I scooped the loosened sections out into a bowl. “Well, when you put it that way, I guess the answer would have to be yes.”

“I lived my entire thirty years and didna encounter a single instance of anyone killing another human being. There might be brawls between men at the pub occasionally, but little more than that. Reoch Macdonald did bear false witness against his neighbor Tawse Macleod for supposedly taking a pig from Reoch’s sty, but the village knew the truth of it and wouldna allow Reoch to speak so.”

“You mean to tell me everybody in your village was perfect except the brawling men and this Ree-guy.”

“Nae, nae. Just that we didna solve our problems by murdering anyone.”

“So why did you tell me you knew all about fighting?”

“Och, aye, I did, but that was to settle clan quarrels.”

“Oh, big difference.”

“We didna go out to murder.”

“Well, we don’t, either.” I slurped the rest of the juice out of the bowl. “Not usually.”

“So I must get used to books and grape fruits often and killing occasionally?”

“You had a war just before you were born.” Sorry as I am to admit it, I sounded a little nasty.

He sighed. “Aye.

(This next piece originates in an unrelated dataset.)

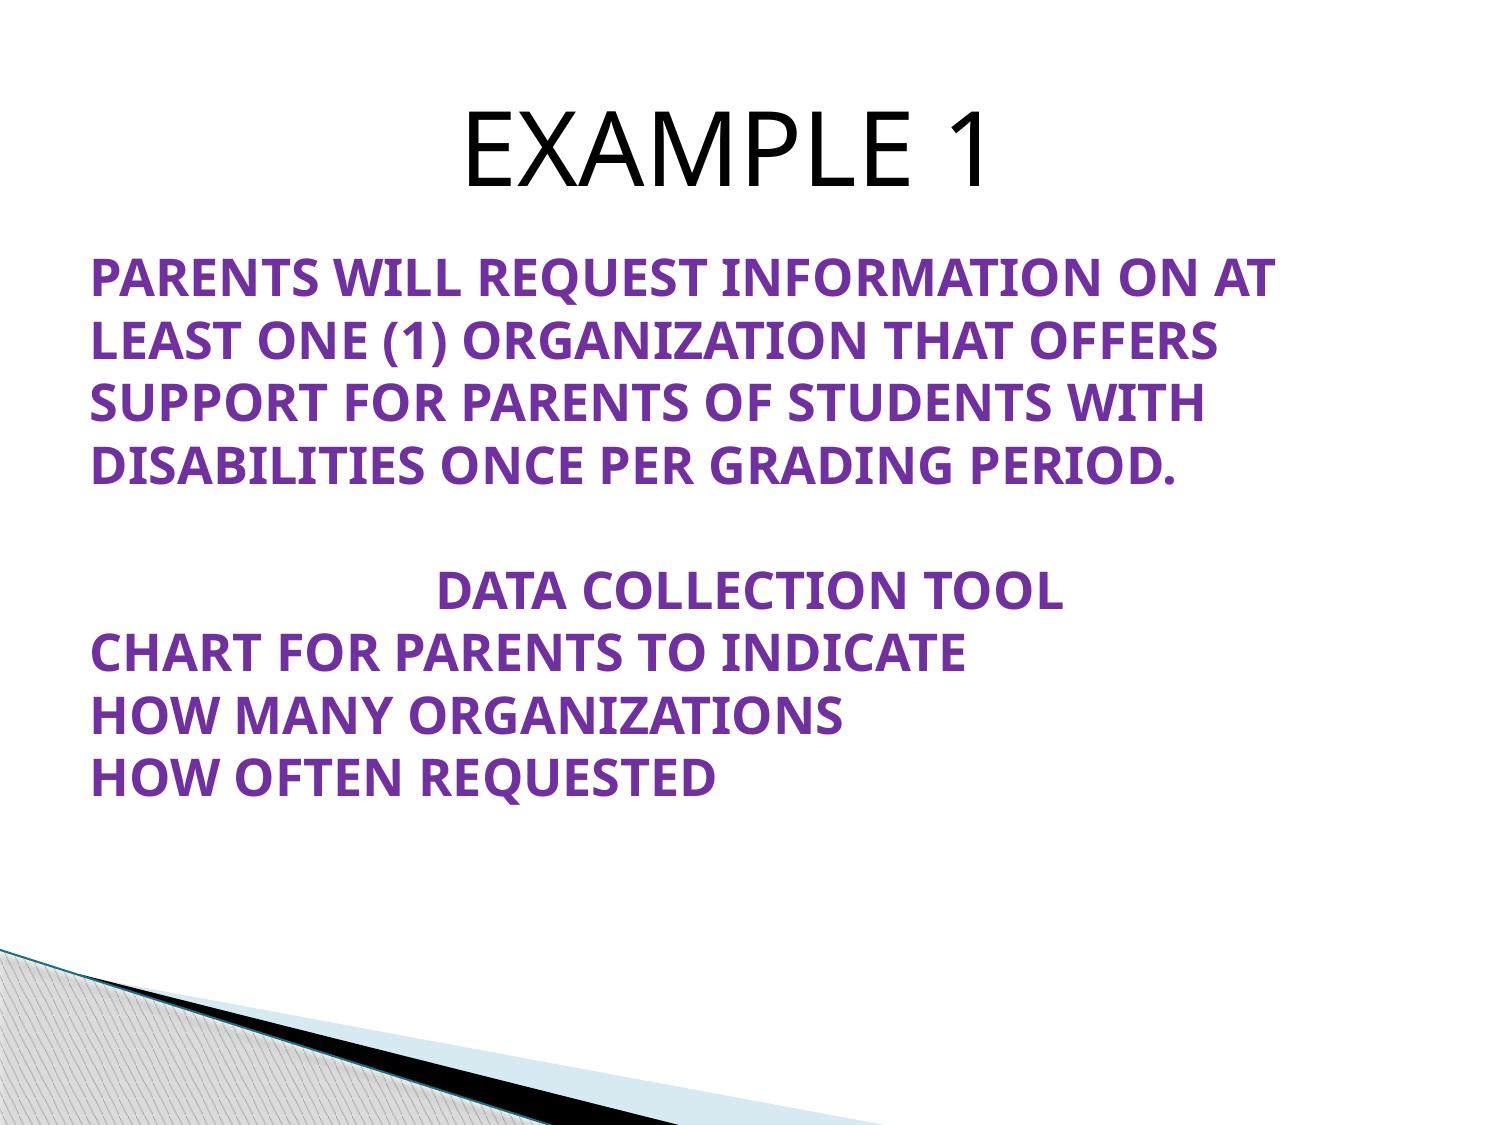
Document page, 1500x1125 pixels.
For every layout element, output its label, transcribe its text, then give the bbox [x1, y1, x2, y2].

text_box EXAMPLE 1 [150, 74, 1313, 215]
text_box PARENTS WILL REQUEST INFORMATION ON AT LEAST ONE (1) ORGANIZATION THAT OFFERS SUPPORT FOR PARENTS OF STUDENTS WITH DISABILITIES ONCE PER GRADING PERIOD. DATA COLLECTION TOOL CHART FOR PARENTS TO INDICATE HOW MANY ORGANIZATIONS HOW OFTEN REQUESTED [74, 237, 1425, 815]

There were wars and clan fights.” He sat down across from me. “Are ye saying there are none now?”

He had me there. I pushed away from the table. “I, uh, have to go brush my teeth.” I was going to be hungry by ten, but my scrambled eggs would have to wait for another day when the Inquisition wasn’t going on at my kitchen table. “We have to walk this morning,” I told him. “I haven’t gotten a rental car yet.”

“Could we no use the wee carriage out front?”

“What are you talking about?”

“This morning, before ye awakened, a verra big truck of garbage stopped in front of this dwelling. Behind it, a wee car drove into the . . .”

“The driveway?”

“Och, is that what ’tis called? Aye. Weel, a man got out of the car, climbed into the truck of garbage, and left.”

“You’re kidding, right?”

“This has nothing to do with goats.”

I had to think about that one. I was halfway to the front door before I got it.

Sure enough, just as he had said, a wee carriage, a chocolate brown Volvo, stood in my driveway. “You didn’t tell me he put a bow on it.”

“I supposed it was meant to be a surprise. Mayhap ’tis for your bee-day.”

It was a surprise all right. I pulled an envelope from under the bright red bow adorning the hood and read the note aloud.

Dear Miss Winn,

I hope you will forgive my running into you. The accident helped me make a decision I’ve been agonizing over for some time. Please accept this gift as my way of thanking you for your part in this drama. It’s an older car, but it is in prime condition and quite trustworthy. The keys, bill of sale, and the registration papers are in the glove compartment. You’ll see that I’ve sold the car to you for one dollar.

Sincerely,

Martin Cameron
Former Owner
Cameron Garbage
Arkane, Vermont

p.s. I feel a great deal happier than I have in a very long time. That alone is worth far more than the price of a used car.

p.p.s. I don’t expect to receive that dollar. Let’s call us even?

I ran my hand over the hood.

“Yon Master Cameron sounds like a courtly gentleman. I wouldna expect him to carry refuse.”